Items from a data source
----------

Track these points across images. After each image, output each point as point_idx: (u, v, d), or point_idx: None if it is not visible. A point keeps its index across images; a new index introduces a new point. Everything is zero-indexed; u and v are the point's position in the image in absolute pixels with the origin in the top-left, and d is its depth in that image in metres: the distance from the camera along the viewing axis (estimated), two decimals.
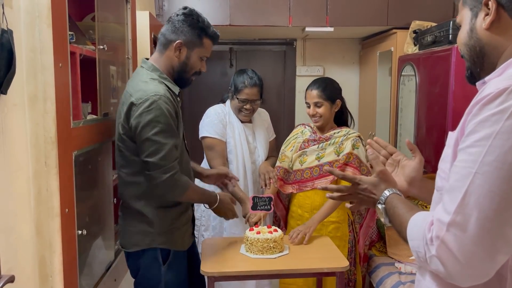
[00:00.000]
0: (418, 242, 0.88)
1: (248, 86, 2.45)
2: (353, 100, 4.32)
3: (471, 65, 0.99)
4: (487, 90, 0.84)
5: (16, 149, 1.33)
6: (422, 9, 3.42)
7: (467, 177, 0.81)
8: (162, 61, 1.87)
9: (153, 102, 1.70)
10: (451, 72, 2.53)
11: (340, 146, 2.32)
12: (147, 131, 1.70)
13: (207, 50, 1.91)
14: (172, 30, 1.84)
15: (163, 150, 1.71)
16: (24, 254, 1.37)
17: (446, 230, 0.82)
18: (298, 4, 3.45)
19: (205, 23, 1.87)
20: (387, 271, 2.61)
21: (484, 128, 0.80)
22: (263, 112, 2.73)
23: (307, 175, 2.37)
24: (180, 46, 1.84)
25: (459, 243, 0.80)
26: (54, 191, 1.43)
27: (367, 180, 1.16)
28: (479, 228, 0.79)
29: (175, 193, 1.79)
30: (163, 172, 1.72)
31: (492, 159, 0.79)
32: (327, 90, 2.35)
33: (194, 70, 1.92)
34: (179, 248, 1.92)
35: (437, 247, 0.83)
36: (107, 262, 2.03)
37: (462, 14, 0.99)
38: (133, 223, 1.86)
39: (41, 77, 1.38)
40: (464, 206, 0.80)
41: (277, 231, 2.09)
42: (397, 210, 1.03)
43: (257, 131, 2.62)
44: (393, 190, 1.10)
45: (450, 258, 0.81)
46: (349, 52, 4.35)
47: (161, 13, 3.41)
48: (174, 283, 1.91)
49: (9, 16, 1.20)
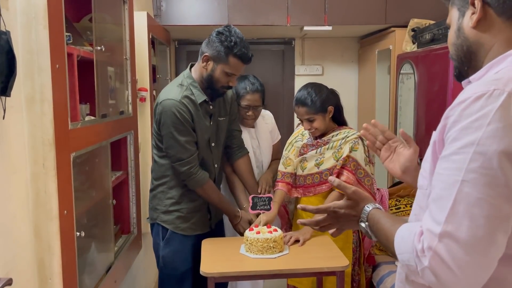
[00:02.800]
0: (408, 255, 0.87)
1: (250, 92, 2.40)
2: (352, 99, 4.32)
3: (458, 65, 1.00)
4: (464, 95, 0.83)
5: (14, 151, 1.32)
6: (420, 7, 3.42)
7: (453, 185, 0.80)
8: (197, 70, 2.14)
9: (167, 105, 2.02)
10: (450, 70, 2.52)
11: (339, 150, 2.24)
12: (164, 128, 2.06)
13: (232, 67, 2.05)
14: (206, 43, 2.08)
15: (177, 145, 2.05)
16: (23, 256, 1.37)
17: (438, 240, 0.80)
18: (296, 3, 3.45)
19: (232, 42, 2.00)
20: (387, 270, 2.61)
21: (467, 135, 0.80)
22: (267, 115, 2.65)
23: (309, 181, 2.33)
24: (207, 59, 2.06)
25: (452, 253, 0.79)
26: (52, 193, 1.43)
27: (343, 205, 1.13)
28: (471, 236, 0.78)
29: (190, 183, 2.12)
30: (180, 165, 2.07)
31: (478, 165, 0.78)
32: (316, 103, 2.21)
33: (221, 84, 2.09)
34: (178, 231, 2.19)
35: (430, 259, 0.81)
36: (107, 264, 2.02)
37: (451, 14, 1.00)
38: (151, 199, 2.27)
39: (38, 79, 1.38)
40: (454, 215, 0.80)
41: (276, 231, 2.09)
42: (381, 225, 1.01)
43: (260, 137, 2.57)
44: (373, 205, 1.08)
45: (444, 269, 0.80)
46: (348, 51, 4.35)
47: (159, 13, 3.40)
48: (170, 259, 2.19)
49: (5, 18, 1.19)
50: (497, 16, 0.90)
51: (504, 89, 0.80)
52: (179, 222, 2.20)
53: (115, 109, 2.15)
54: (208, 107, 2.15)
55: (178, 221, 2.20)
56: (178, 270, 2.20)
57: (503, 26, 0.90)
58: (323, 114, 2.25)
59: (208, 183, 2.15)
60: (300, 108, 2.25)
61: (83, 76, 1.74)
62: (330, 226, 1.18)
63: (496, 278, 0.84)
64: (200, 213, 2.25)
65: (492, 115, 0.78)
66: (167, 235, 2.20)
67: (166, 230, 2.21)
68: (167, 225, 2.20)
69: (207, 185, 2.15)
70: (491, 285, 0.85)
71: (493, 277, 0.84)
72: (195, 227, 2.23)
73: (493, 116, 0.78)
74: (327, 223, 1.17)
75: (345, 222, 1.15)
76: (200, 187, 2.13)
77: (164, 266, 2.22)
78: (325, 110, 2.25)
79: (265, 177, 2.51)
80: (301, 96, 2.25)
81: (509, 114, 0.78)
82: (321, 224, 1.17)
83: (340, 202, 1.13)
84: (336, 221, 1.15)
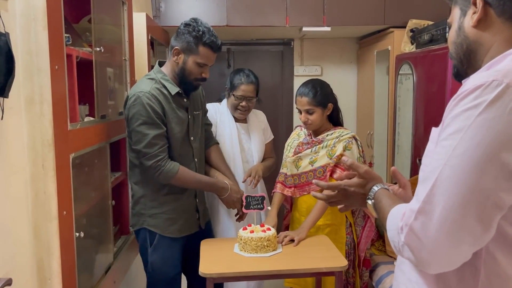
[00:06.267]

----------

_What this task involves_: Using the records above, set down exactly the lines from the one with "37: (462, 14, 0.99)" through the one with "49: (9, 16, 1.20)", inclusive, and nothing more.

_Result for this exercise_:
37: (462, 14, 0.99)
38: (133, 223, 1.86)
39: (41, 77, 1.38)
40: (464, 206, 0.80)
41: (277, 231, 2.09)
42: (397, 210, 1.03)
43: (257, 131, 2.62)
44: (393, 190, 1.10)
45: (450, 258, 0.81)
46: (349, 52, 4.35)
47: (161, 13, 3.41)
48: (174, 283, 1.91)
49: (9, 16, 1.20)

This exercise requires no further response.